Та степенно спустилась с крыльца и подождала младшую дочь Ашниных, которая, сама сообразив, метнулась в дом за зеркалом.
Варвара воткнула гребень в косу, свёрнутую кольцом на затылке и, осмотрев себя в зеркале, осталась довольная подарком.
– Ох, хорош! – вымолвила она, улыбаясь.
– Тестюшка, а ты что застыл? Тебе тоже есть, что примерить.

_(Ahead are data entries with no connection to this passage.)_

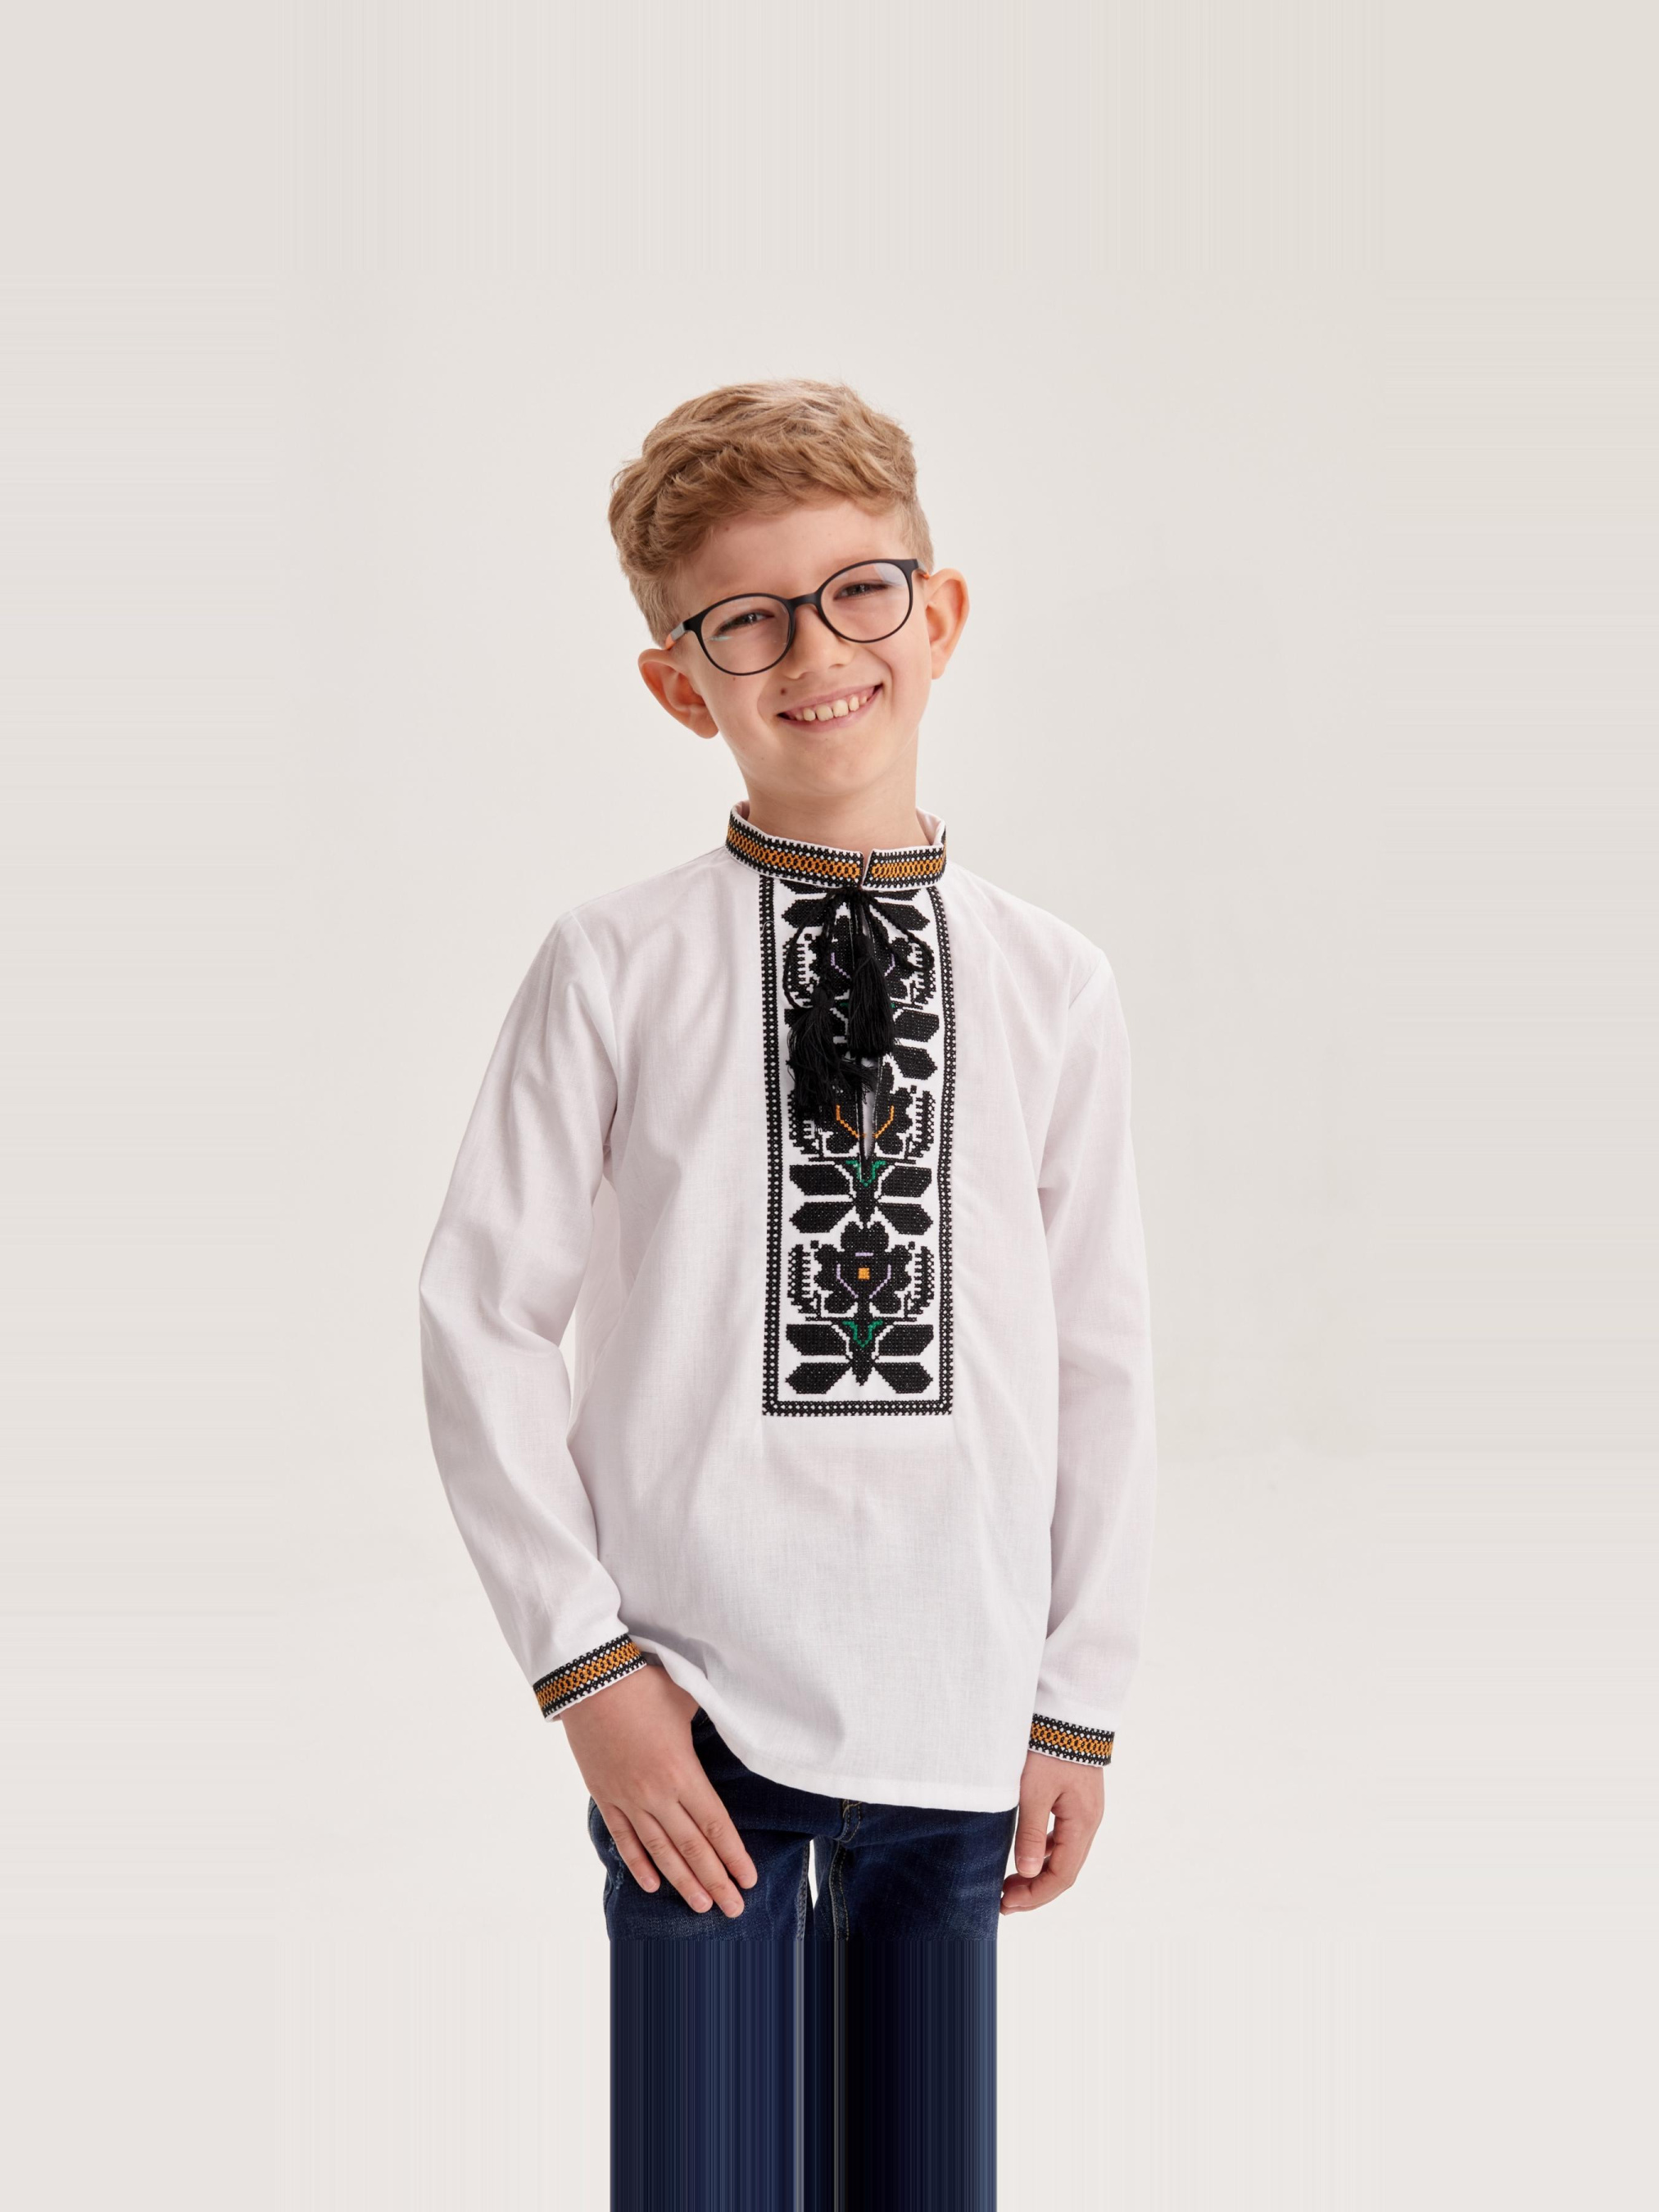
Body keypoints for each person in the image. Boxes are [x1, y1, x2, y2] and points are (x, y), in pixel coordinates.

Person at [417, 378, 1158, 2210]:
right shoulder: (613, 964)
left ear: (938, 611)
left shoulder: (1051, 983)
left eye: (857, 592)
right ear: (681, 683)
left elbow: (1100, 1361)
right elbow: (480, 1319)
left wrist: (1075, 1698)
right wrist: (587, 1674)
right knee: (704, 2159)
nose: (816, 651)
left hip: (961, 1707)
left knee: (916, 2161)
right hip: (689, 1718)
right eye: (745, 620)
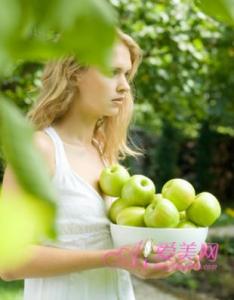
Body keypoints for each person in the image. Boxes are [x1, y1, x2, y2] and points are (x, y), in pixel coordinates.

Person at [0, 29, 201, 300]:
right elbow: (8, 262)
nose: (125, 86)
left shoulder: (104, 153)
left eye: (126, 74)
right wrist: (111, 258)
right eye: (113, 71)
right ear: (74, 73)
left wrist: (166, 252)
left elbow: (112, 245)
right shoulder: (39, 150)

Когда Ашнин, с явным интересом на лице, сошёл вслед за Варварой с крыльца, Евдокся достала из корзины чёрный картуз с высоким околышем и лаковым козырьком. И с поклоном подала ему. Тот крякнул от удовольствия, левой рукой пригладил волосы и натянул картуз на голову. Обновка пришлась впору. Он тоже оглядел себя в зеркало, поданное Варварой. По улыбке, расплывшейся на лице Ивана Осиповича, было видно, что с подарком ему угодили.
– Ну, Осипыч, теперь всё… – громким шёпотом высказался кузнец Вавила.
– Скажешь, тоже… Милости просим, гости дорогие, – произнёс Ашнин, жестом приглашая подняться на крыльцо.
– Проходите, проходите, не стесняйтесь, – поддержала его сватья.
Когда Евдокся с сыновьями поднялись на крыльцо, она указала уже Григорию:
– Доставай «гусиху».
Тот, нагнувшись к корзинке, достал трёхлитровую бутыль с узким горлышком, в деревне называемую «гусихой», полную красного виноградного вина.
– Есть и вам, свояки, чем побаловаться, а это на память, и чтоб деньги водились, – она протянула обоим по кожаному портмоне.
Те тоже заулыбались, освобождая проход. Гости и родня Ашниных дружно повалили в избу.
Манечка встретила сватов, Евдоксю и сопровождающих у накрытого, с выпивкой и закуской, стола, с караваем пышного пшеничного хлеба в руках, который лежал на полотенце, блестя в свете керосиновой лампы аппетитными боками.
– Откушайте, гости дорогие, – промолвила она, покраснев от смущения.
– Сначала выпьем, – вмешалась сваха. – Отведайте, бояре, сладкой водочки, а барыни-боярышни – винца красного.